_REQUEST_:
Return the lines below word for word.
○ ○ ○
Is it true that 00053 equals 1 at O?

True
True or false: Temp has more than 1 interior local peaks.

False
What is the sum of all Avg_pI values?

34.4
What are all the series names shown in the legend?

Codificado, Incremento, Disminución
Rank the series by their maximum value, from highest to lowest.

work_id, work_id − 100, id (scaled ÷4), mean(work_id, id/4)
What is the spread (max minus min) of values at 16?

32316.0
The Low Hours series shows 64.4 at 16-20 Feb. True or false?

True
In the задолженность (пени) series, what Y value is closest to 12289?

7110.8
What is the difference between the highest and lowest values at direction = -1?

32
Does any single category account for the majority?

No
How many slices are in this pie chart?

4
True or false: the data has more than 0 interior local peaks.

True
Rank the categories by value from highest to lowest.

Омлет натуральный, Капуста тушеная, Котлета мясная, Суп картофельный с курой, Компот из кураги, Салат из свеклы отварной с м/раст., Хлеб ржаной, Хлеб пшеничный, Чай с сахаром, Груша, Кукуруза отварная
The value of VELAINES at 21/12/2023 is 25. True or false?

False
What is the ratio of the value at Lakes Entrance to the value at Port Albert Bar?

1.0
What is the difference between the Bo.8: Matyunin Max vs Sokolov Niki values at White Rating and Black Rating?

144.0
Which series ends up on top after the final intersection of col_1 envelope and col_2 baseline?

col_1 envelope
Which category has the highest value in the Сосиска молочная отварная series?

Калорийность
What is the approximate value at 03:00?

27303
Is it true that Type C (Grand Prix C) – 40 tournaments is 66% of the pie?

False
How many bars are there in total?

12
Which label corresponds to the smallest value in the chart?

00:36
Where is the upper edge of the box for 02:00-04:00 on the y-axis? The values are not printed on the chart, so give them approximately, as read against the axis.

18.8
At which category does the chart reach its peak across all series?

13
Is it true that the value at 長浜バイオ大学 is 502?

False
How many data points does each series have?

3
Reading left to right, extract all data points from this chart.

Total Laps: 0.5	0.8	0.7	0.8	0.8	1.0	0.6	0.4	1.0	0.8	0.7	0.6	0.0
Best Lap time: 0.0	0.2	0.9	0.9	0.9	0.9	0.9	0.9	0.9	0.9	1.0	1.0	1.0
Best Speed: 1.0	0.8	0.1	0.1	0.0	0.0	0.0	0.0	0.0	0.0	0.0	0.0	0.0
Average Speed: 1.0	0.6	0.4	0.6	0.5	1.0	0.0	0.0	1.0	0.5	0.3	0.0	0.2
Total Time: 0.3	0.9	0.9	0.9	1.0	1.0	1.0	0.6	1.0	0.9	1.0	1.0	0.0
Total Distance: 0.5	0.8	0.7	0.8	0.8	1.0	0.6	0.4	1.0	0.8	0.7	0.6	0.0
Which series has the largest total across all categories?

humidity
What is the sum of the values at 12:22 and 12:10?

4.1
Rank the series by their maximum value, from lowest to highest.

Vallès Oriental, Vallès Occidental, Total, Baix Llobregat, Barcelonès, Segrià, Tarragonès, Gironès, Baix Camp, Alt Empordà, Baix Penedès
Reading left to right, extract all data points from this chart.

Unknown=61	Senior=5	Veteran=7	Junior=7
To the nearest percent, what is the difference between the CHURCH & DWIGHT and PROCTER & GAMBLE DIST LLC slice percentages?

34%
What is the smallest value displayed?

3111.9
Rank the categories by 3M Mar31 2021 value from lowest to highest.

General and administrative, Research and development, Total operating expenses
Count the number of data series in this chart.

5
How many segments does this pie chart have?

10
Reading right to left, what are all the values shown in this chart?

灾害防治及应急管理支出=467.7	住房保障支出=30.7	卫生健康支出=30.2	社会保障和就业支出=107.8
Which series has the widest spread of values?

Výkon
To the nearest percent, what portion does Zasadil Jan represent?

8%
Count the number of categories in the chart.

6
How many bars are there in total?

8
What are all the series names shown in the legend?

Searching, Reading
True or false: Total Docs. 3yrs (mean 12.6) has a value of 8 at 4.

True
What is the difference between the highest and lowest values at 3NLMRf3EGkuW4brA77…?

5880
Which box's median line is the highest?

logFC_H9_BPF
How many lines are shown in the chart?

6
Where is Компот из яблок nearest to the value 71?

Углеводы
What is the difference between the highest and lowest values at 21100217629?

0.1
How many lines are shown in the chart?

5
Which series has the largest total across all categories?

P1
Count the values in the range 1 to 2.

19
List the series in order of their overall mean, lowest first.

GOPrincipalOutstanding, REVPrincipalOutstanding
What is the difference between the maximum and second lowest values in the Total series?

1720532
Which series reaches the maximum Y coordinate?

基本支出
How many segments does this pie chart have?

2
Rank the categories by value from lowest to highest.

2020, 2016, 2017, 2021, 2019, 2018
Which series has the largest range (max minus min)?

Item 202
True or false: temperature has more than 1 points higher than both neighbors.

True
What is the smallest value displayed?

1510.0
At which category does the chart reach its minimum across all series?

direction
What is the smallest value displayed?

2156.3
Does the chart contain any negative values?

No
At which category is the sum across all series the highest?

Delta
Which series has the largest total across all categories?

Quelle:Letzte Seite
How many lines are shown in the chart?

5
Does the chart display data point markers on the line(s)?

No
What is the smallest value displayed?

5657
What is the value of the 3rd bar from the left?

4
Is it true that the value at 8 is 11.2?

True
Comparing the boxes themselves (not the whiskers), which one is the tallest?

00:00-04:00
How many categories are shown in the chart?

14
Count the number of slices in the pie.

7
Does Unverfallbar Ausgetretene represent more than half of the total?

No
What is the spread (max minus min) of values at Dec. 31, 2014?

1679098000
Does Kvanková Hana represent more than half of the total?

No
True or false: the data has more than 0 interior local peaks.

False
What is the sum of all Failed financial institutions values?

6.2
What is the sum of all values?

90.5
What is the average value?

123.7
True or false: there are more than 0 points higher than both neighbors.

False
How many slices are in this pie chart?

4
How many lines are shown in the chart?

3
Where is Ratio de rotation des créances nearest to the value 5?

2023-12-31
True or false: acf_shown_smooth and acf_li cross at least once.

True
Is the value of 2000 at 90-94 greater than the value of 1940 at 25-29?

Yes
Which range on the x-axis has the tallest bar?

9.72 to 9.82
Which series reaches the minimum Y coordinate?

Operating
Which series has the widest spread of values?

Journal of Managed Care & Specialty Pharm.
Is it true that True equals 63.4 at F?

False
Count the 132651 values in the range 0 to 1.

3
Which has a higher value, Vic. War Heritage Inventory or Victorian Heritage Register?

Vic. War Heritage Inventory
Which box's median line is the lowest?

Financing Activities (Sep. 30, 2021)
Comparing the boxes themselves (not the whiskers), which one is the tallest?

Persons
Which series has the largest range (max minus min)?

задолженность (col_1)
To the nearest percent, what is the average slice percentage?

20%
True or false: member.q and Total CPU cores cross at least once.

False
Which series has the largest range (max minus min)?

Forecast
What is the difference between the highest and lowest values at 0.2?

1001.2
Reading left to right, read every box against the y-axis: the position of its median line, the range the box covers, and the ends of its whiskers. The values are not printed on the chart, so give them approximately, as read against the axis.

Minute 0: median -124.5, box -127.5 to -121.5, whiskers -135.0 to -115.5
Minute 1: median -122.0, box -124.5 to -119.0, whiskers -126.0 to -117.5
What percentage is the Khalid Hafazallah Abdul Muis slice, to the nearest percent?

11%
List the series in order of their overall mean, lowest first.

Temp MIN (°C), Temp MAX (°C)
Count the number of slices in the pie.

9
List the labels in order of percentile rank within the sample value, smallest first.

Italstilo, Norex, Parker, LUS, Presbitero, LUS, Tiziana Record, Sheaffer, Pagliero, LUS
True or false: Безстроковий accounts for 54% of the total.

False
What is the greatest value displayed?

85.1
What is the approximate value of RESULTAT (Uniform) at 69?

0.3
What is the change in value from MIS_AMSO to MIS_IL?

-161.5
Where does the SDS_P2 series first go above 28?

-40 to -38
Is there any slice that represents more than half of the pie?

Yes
○ ○ ○
_WRITTEN ANSWER_:
Is it true that 00053 equals 1 at O?

True
True or false: Temp has more than 1 interior local peaks.

False
What is the sum of all Avg_pI values?

34.4
What are all the series names shown in the legend?

Codificado, Incremento, Disminución
Rank the series by their maximum value, from highest to lowest.

work_id, work_id − 100, id (scaled ÷4), mean(work_id, id/4)
What is the spread (max minus min) of values at 16?

32316.0
The Low Hours series shows 64.4 at 16-20 Feb. True or false?

True
In the задолженность (пени) series, what Y value is closest to 12289?

7110.8
What is the difference between the highest and lowest values at direction = -1?

32
Does any single category account for the majority?

No
How many slices are in this pie chart?

4
True or false: the data has more than 0 interior local peaks.

True
Rank the categories by value from highest to lowest.

Омлет натуральный, Капуста тушеная, Котлета мясная, Суп картофельный с курой, Компот из кураги, Салат из свеклы отварной с м/раст., Хлеб ржаной, Хлеб пшеничный, Чай с сахаром, Груша, Кукуруза отварная
The value of VELAINES at 21/12/2023 is 25. True or false?

False
What is the ratio of the value at Lakes Entrance to the value at Port Albert Bar?

1.0
What is the difference between the Bo.8: Matyunin Max vs Sokolov Niki values at White Rating and Black Rating?

144.0
Which series ends up on top after the final intersection of col_1 envelope and col_2 baseline?

col_1 envelope
Which category has the highest value in the Сосиска молочная отварная series?

Калорийность
What is the approximate value at 03:00?

27303
Is it true that Type C (Grand Prix C) – 40 tournaments is 66% of the pie?

False
How many bars are there in total?

12
Which label corresponds to the smallest value in the chart?

00:36
Where is the upper edge of the box for 02:00-04:00 on the y-axis? The values are not printed on the chart, so give them approximately, as read against the axis.

18.8
At which category does the chart reach its peak across all series?

13
Is it true that the value at 長浜バイオ大学 is 502?

False
How many data points does each series have?

3
Reading left to right, extract all data points from this chart.

Total Laps: 0.5	0.8	0.7	0.8	0.8	1.0	0.6	0.4	1.0	0.8	0.7	0.6	0.0
Best Lap time: 0.0	0.2	0.9	0.9	0.9	0.9	0.9	0.9	0.9	0.9	1.0	1.0	1.0
Best Speed: 1.0	0.8	0.1	0.1	0.0	0.0	0.0	0.0	0.0	0.0	0.0	0.0	0.0
Average Speed: 1.0	0.6	0.4	0.6	0.5	1.0	0.0	0.0	1.0	0.5	0.3	0.0	0.2
Total Time: 0.3	0.9	0.9	0.9	1.0	1.0	1.0	0.6	1.0	0.9	1.0	1.0	0.0
Total Distance: 0.5	0.8	0.7	0.8	0.8	1.0	0.6	0.4	1.0	0.8	0.7	0.6	0.0
Which series has the largest total across all categories?

humidity
What is the sum of the values at 12:22 and 12:10?

4.1
Rank the series by their maximum value, from lowest to highest.

Vallès Oriental, Vallès Occidental, Total, Baix Llobregat, Barcelonès, Segrià, Tarragonès, Gironès, Baix Camp, Alt Empordà, Baix Penedès
Reading left to right, extract all data points from this chart.

Unknown=61	Senior=5	Veteran=7	Junior=7
To the nearest percent, what is the difference between the CHURCH & DWIGHT and PROCTER & GAMBLE DIST LLC slice percentages?

34%
What is the smallest value displayed?

3111.9
Rank the categories by 3M Mar31 2021 value from lowest to highest.

General and administrative, Research and development, Total operating expenses
Count the number of data series in this chart.

5
How many segments does this pie chart have?

10
Reading right to left, what are all the values shown in this chart?

灾害防治及应急管理支出=467.7	住房保障支出=30.7	卫生健康支出=30.2	社会保障和就业支出=107.8
Which series has the widest spread of values?

Výkon
To the nearest percent, what portion does Zasadil Jan represent?

8%
Count the number of categories in the chart.

6
How many bars are there in total?

8
What are all the series names shown in the legend?

Searching, Reading
True or false: Total Docs. 3yrs (mean 12.6) has a value of 8 at 4.

True
What is the difference between the highest and lowest values at 3NLMRf3EGkuW4brA77…?

5880
Which box's median line is the highest?

logFC_H9_BPF
How many lines are shown in the chart?

6
Where is Компот из яблок nearest to the value 71?

Углеводы
What is the difference between the highest and lowest values at 21100217629?

0.1
How many lines are shown in the chart?

5
Which series has the largest total across all categories?

P1
Count the values in the range 1 to 2.

19
List the series in order of their overall mean, lowest first.

GOPrincipalOutstanding, REVPrincipalOutstanding
What is the difference between the maximum and second lowest values in the Total series?

1720532
Which series reaches the maximum Y coordinate?

基本支出
How many segments does this pie chart have?

2
Rank the categories by value from lowest to highest.

2020, 2016, 2017, 2021, 2019, 2018
Which series has the largest range (max minus min)?

Item 202
True or false: temperature has more than 1 points higher than both neighbors.

True
What is the smallest value displayed?

1510.0
At which category does the chart reach its minimum across all series?

direction
What is the smallest value displayed?

2156.3
Does the chart contain any negative values?

No
At which category is the sum across all series the highest?

Delta
Which series has the largest total across all categories?

Quelle:Letzte Seite
How many lines are shown in the chart?

5
Does the chart display data point markers on the line(s)?

No
What is the smallest value displayed?

5657
What is the value of the 3rd bar from the left?

4
Is it true that the value at 8 is 11.2?

True
Comparing the boxes themselves (not the whiskers), which one is the tallest?

00:00-04:00
How many categories are shown in the chart?

14
Count the number of slices in the pie.

7
Does Unverfallbar Ausgetretene represent more than half of the total?

No
What is the spread (max minus min) of values at Dec. 31, 2014?

1679098000
Does Kvanková Hana represent more than half of the total?

No
True or false: the data has more than 0 interior local peaks.

False
What is the sum of all Failed financial institutions values?

6.2
What is the sum of all values?

90.5
What is the average value?

123.7
True or false: there are more than 0 points higher than both neighbors.

False
How many slices are in this pie chart?

4
How many lines are shown in the chart?

3
Where is Ratio de rotation des créances nearest to the value 5?

2023-12-31
True or false: acf_shown_smooth and acf_li cross at least once.

True
Is the value of 2000 at 90-94 greater than the value of 1940 at 25-29?

Yes
Which range on the x-axis has the tallest bar?

9.72 to 9.82
Which series reaches the minimum Y coordinate?

Operating
Which series has the widest spread of values?

Journal of Managed Care & Specialty Pharm.
Is it true that True equals 63.4 at F?

False
Count the 132651 values in the range 0 to 1.

3
Which has a higher value, Vic. War Heritage Inventory or Victorian Heritage Register?

Vic. War Heritage Inventory
Which box's median line is the lowest?

Financing Activities (Sep. 30, 2021)
Comparing the boxes themselves (not the whiskers), which one is the tallest?

Persons
Which series has the largest range (max minus min)?

задолженность (col_1)
To the nearest percent, what is the average slice percentage?

20%
True or false: member.q and Total CPU cores cross at least once.

False
Which series has the largest range (max minus min)?

Forecast
What is the difference between the highest and lowest values at 0.2?

1001.2
Reading left to right, read every box against the y-axis: the position of its median line, the range the box covers, and the ends of its whiskers. The values are not printed on the chart, so give them approximately, as read against the axis.

Minute 0: median -124.5, box -127.5 to -121.5, whiskers -135.0 to -115.5
Minute 1: median -122.0, box -124.5 to -119.0, whiskers -126.0 to -117.5
What percentage is the Khalid Hafazallah Abdul Muis slice, to the nearest percent?

11%
List the series in order of their overall mean, lowest first.

Temp MIN (°C), Temp MAX (°C)
Count the number of slices in the pie.

9
List the labels in order of percentile rank within the sample value, smallest first.

Italstilo, Norex, Parker, LUS, Presbitero, LUS, Tiziana Record, Sheaffer, Pagliero, LUS
True or false: Безстроковий accounts for 54% of the total.

False
What is the greatest value displayed?

85.1
What is the approximate value of RESULTAT (Uniform) at 69?

0.3
What is the change in value from MIS_AMSO to MIS_IL?

-161.5
Where does the SDS_P2 series first go above 28?

-40 to -38
Is there any slice that represents more than half of the pie?

Yes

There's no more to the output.